My favorite moment of every week now is at 10:40 on Sunday morning. I see some of you begin to join our Zoom meeting room for service. I catch glimpses of your faces and your homes. I see your names on the screen – and I feel connected to you. I remember that we are all in this together. Thank you for showing up for one another in all the ways you are able. It inspires me. I am lucky to have you all to weather this storm with.
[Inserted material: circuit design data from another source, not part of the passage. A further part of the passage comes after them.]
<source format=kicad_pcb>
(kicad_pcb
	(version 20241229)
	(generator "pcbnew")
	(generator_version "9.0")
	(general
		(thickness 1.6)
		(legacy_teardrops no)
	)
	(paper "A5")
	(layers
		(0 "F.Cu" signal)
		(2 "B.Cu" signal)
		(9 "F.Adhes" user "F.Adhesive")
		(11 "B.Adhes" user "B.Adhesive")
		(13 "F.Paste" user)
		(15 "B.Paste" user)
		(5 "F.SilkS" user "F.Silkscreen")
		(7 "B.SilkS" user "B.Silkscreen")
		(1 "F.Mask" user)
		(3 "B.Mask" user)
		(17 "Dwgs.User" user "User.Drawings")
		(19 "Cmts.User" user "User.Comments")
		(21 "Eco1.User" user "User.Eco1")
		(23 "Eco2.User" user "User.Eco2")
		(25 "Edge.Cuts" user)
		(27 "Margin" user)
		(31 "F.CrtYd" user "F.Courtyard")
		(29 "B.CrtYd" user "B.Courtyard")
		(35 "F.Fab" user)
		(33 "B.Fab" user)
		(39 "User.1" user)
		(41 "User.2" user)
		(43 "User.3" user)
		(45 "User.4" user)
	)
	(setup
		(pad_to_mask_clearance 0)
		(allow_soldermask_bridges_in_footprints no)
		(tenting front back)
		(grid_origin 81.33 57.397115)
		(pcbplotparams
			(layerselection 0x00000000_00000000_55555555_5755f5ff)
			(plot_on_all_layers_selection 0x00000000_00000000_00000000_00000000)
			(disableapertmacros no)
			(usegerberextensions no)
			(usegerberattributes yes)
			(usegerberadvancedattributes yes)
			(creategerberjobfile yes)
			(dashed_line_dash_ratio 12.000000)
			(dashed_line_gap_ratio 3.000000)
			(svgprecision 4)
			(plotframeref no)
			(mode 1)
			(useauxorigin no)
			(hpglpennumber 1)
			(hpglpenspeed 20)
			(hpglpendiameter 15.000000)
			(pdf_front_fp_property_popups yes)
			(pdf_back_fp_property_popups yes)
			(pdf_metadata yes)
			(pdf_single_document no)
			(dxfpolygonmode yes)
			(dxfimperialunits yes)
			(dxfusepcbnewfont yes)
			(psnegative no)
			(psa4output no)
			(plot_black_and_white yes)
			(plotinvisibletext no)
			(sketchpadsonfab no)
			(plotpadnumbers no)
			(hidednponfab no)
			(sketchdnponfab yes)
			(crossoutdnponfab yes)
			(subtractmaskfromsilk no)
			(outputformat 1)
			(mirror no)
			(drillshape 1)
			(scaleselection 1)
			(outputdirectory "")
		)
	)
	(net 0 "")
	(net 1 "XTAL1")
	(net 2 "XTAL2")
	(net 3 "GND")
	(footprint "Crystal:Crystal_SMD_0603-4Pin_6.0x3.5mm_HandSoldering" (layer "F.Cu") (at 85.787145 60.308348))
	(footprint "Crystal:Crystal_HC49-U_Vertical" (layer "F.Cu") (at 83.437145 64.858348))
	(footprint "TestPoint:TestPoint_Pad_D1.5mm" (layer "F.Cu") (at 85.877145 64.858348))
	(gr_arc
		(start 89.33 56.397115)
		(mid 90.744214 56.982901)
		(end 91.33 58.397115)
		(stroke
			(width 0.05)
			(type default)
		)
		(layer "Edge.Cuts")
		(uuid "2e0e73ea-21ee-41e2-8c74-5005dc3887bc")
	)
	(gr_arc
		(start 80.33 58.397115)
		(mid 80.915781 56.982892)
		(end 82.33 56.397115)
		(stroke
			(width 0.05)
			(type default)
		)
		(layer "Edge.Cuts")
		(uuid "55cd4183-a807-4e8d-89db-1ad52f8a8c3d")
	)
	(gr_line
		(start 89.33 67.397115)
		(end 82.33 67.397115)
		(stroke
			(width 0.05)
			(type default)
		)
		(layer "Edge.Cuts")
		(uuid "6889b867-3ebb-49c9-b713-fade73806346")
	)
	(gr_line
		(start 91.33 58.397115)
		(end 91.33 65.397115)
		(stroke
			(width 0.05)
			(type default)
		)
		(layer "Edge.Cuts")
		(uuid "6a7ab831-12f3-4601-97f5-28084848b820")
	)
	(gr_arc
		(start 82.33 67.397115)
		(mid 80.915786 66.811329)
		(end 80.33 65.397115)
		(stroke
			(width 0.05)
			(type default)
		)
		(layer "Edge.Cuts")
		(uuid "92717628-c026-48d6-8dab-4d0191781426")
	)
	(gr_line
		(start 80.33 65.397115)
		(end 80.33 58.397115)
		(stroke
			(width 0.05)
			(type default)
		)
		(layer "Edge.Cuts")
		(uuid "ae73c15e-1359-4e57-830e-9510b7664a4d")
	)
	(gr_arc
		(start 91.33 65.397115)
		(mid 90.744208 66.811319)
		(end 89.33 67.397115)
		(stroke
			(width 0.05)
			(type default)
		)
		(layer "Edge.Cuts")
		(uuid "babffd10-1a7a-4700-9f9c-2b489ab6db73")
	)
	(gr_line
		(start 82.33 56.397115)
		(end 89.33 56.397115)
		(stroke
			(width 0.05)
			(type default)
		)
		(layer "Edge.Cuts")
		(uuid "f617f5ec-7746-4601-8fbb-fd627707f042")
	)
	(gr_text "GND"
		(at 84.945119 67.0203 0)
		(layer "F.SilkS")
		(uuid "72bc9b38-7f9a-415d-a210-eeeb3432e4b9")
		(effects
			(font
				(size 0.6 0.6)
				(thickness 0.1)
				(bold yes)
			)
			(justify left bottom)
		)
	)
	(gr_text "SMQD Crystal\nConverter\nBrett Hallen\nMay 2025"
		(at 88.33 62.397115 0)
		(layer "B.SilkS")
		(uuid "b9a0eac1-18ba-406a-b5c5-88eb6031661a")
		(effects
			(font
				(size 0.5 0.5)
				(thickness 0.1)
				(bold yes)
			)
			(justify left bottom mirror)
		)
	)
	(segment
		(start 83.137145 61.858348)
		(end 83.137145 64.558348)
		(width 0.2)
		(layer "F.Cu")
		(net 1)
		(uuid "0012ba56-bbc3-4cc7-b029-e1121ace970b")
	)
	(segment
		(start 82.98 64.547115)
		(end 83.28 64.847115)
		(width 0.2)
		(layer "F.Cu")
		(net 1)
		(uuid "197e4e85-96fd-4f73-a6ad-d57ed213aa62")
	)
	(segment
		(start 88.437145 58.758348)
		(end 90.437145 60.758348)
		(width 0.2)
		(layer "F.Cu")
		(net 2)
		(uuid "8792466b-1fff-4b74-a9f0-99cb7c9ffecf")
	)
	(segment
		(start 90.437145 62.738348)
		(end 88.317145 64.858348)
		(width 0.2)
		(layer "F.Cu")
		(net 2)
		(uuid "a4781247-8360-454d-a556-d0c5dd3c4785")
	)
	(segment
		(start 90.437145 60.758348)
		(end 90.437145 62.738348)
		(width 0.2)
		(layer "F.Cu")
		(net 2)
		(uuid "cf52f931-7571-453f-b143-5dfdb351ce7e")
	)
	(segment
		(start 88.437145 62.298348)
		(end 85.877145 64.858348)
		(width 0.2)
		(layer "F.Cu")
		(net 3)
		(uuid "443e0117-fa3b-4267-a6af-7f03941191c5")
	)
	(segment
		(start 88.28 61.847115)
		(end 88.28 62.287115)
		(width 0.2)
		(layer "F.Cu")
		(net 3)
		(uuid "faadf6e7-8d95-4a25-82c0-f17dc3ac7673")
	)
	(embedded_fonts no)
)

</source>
As you know by now, this is not an ordinary church newsletter. These are not ordinary times. Many of you know I love to plan. I usually have my topics for Sunday services picked months in advance and spend weeks ruminating on them. That approach doesn’t work now. Our services will respond to our reality. How are we coping? How is this time challenging our theology or other dearly held ideas? Where are we finding strength and meaning? How have other communities weathered challenging times? How do we live through grief and loss? We will be working with the limits – and gifts – of our technology to bring you something like a service, though the format might change. I hope you come to service. It is powerful to be together, especially when we are apart.
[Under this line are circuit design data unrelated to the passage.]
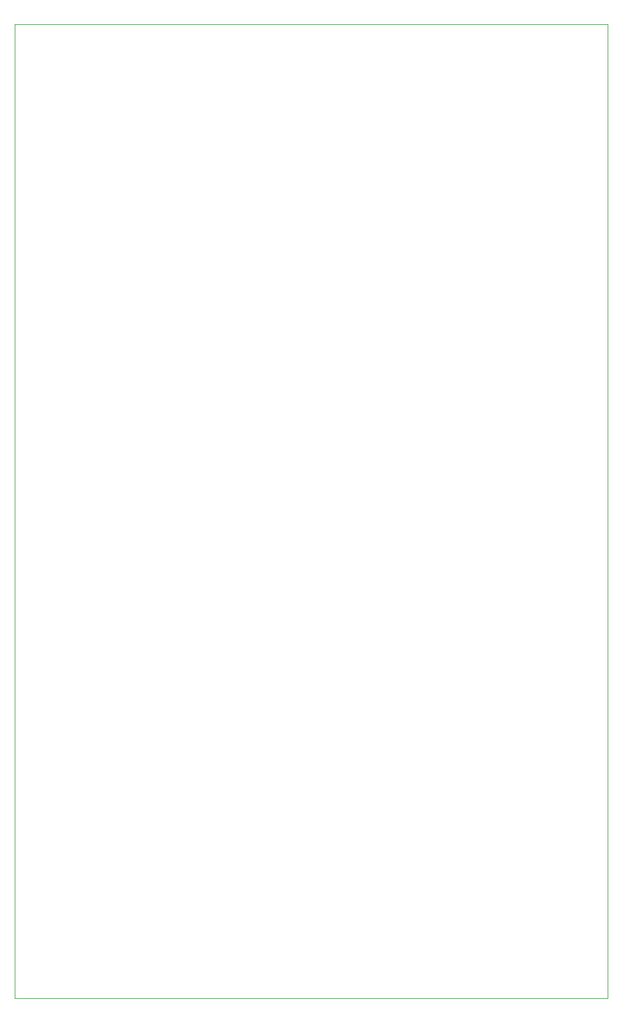
<source format=gbr>
G04 #@! TF.GenerationSoftware,KiCad,Pcbnew,(5.1.2)-2*
G04 #@! TF.CreationDate,2020-05-16T03:45:46+07:00*
G04 #@! TF.ProjectId,STM_SHIELD_V1,53544d5f-5348-4494-954c-445f56312e6b,rev?*
G04 #@! TF.SameCoordinates,Original*
G04 #@! TF.FileFunction,Profile,NP*
%FSLAX46Y46*%
G04 Gerber Fmt 4.6, Leading zero omitted, Abs format (unit mm)*
G04 Created by KiCad (PCBNEW (5.1.2)-2) date 2020-05-16 03:45:46*
%MOMM*%
%LPD*%
G04 APERTURE LIST*
%ADD10C,0.050000*%
G04 APERTURE END LIST*
D10*
X42418000Y-152400000D02*
X43688000Y-152400000D01*
X42418000Y-12700000D02*
X42418000Y-152400000D01*
X42926000Y-12700000D02*
X42418000Y-12700000D01*
X43688000Y-12700000D02*
X42926000Y-12700000D01*
X43942000Y-12700000D02*
X43688000Y-12700000D01*
X44196000Y-12700000D02*
X43942000Y-12700000D01*
X46482000Y-12700000D02*
X44196000Y-12700000D01*
X127508000Y-12700000D02*
X46482000Y-12700000D01*
X127508000Y-152400000D02*
X127508000Y-12700000D01*
X43688000Y-152400000D02*
X127508000Y-152400000D01*
M02*

</source>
While some programs are listed in this newsletter, others will be listed in the twice weekly emails the church will send until we are back together. Contact Chris Schleuder to be added to our email list. Contact me if you have an idea for a program you would like to lead.

I’m going to close with the prayer I offer every Sunday after our joys and sorrows ritual.

Sources of reason and radiance,
Sources of courage and compassion,
Keep watch with those who work or watch or weep this day,
May the suffering be soothed.
May the weary find rest
May the sick be tended.
May the dying and those who love them find peace.
May the joyous be shielded.
And may all of us know that we are wrapped in a love that surrounds us always,
A web that connects us to all that exists.
May it be so. May we make it so. Amen.

Take good care of yourselves. Take good care of each other. Please be in touch if there are ways that I or the church can support you in these times.